O que significa hoje a palavra competitividade e o que nos querem inculcar quando falam dela?
No ranking internacional de competitividade do “Fórum Económico Mundial” (o fórum de Davos), Portugal subiu 15 lugares. Logo apareceram governantes e alguns comentadores a valorizar o feito, mas para a generalidade das pessoas o paradoxo, por certo, não passou despercebido: como é possível o país ter melhorado as suas condições de competitividade – entendido como algo positivo para os portugueses – se a economia está em estado comatoso, a dívida vai crescendo, falta emprego, a juventude e os trabalhadores qualificados emigram, os mais velhos são tratados como fardo e os seus saberes desperdiçados, é desvalorizada a investigação e a ciência, tudo é privatizado em saldo, a natalidade continua a cair, os direitos no trabalho e a contratação coletiva vão sendo aniquilados, as prestações sociais, as reformas e os salários são cada vez piores?
As roças de café de São Tomé e Príncipe já foram muito “competitivas”. O capitalismo nasceu e caminhou, muito tempo, em contextos em que o trabalho escravo ou quase era fator de competitividade.
O pensamento económico dominante diz-nos que há duas formas de procurar a competitividade – apresentada como o nó górdio da “riqueza das nações” – que podem ser complementares: i) reduzir os custos salariais para bater os rivais pelo preço; ii) sofisticar os produtos e os serviços, diferenciando-os, para contornar a concorrência.
A primeira via – compressão dos custos salariais –, a ter sucesso, situa-nos no paradoxo de um país se tornar mais competitivo, adquirindo excedentes externos, ao mesmo tempo que os trabalhadores e a população desse país empobrecem. Trata-se de um empobrecimento que, no funcionamento deste sistema capitalista em que vivemos, se traduz em menos rendimento, mas também em perda de direitos no trabalho, de direitos sociais e de condições de participação na sociedade.
Não há qualquer hipótese de reduzir salários e manter os direitos inerentes a uma sociedade democrática e desenvolvida. A esmagadora maioria das pessoas vive do trabalho: o trabalho não é apenas um custo. E é com o rendimento obtido pelo salário que as pessoas compram produtos e serviços, que pagam impostos, que cumprem necessidades e obrigações na sociedade. Além disso, a maior parte do trabalho é no setor privado e os capitalistas não acumulam riqueza para amanhã a colocar à disposição de toda a sociedade. Esta via da competitividade destrói as condições de vida das pessoas e o desenvolvimento da sociedade. Temos assim Portugal “competitivo”, com desenvolvimento comprometido!

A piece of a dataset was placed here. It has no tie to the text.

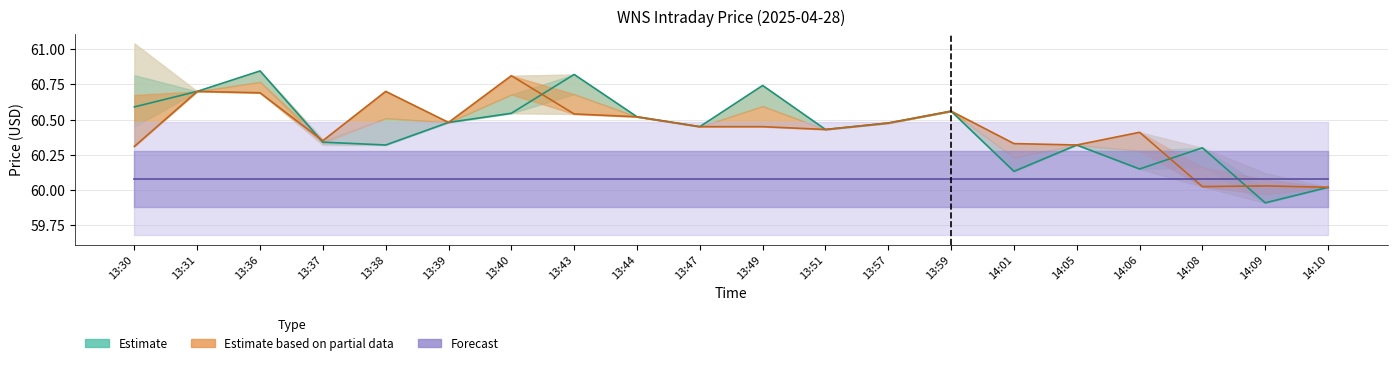

True or false: Estimate (Close) has a value of 18.4 at 13:31.

False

A segunda via – sofisticação dos produtos e serviços com incorporação de conhecimento de fronteira nas mercadorias – corresponderia à “solução ótima”, configurada em estratégias como a “Estratégia de Lisboa” e muitas outras semelhantes em todo o mundo. Ela pressupõe, como condição de sucesso, a apropriação e monopolização do conhecimento e da tecnologia, impedidos de circular. O resultado seria uma especialização desigual entre países, num mundo dividido entre produtores de bens e serviços sofisticados (o mundo da economia do conhecimento) e produtores de bens e serviços banais, eventualmente intensivos em trabalho pouco qualificado (o mundo oficina).
O problema é que (felizmente) não é fácil aferrolhar o conhecimento e todos os povos, justamente, vão lutar por ele. Se esta via para a competitividade fosse bem-sucedida, à escala global, obteríamos um mundo dividido por fronteiras de conhecimento e de prosperidade de forma permanente. Ora, não queremos isso. Esse objetivo não permite um mundo solidário, de paz e cooperação.
Deve então a competitividade ser um desígnio nacional? É claro que devemos preocupar-nos com o equilíbrio das contas externas e trabalhar bem fatores conjunturais de ordem social, económica ou financeira que nos permitam obter riqueza. Mas coloquemos de lado a panaceia da competitividade e tratemos dos verdadeiros indicadores de desenvolvimento: do emprego e da sua qualidade, da educação e formação, da saúde, da segurança social, da justiça, da justa distribuição da riqueza, das infraestruturas, da democracia.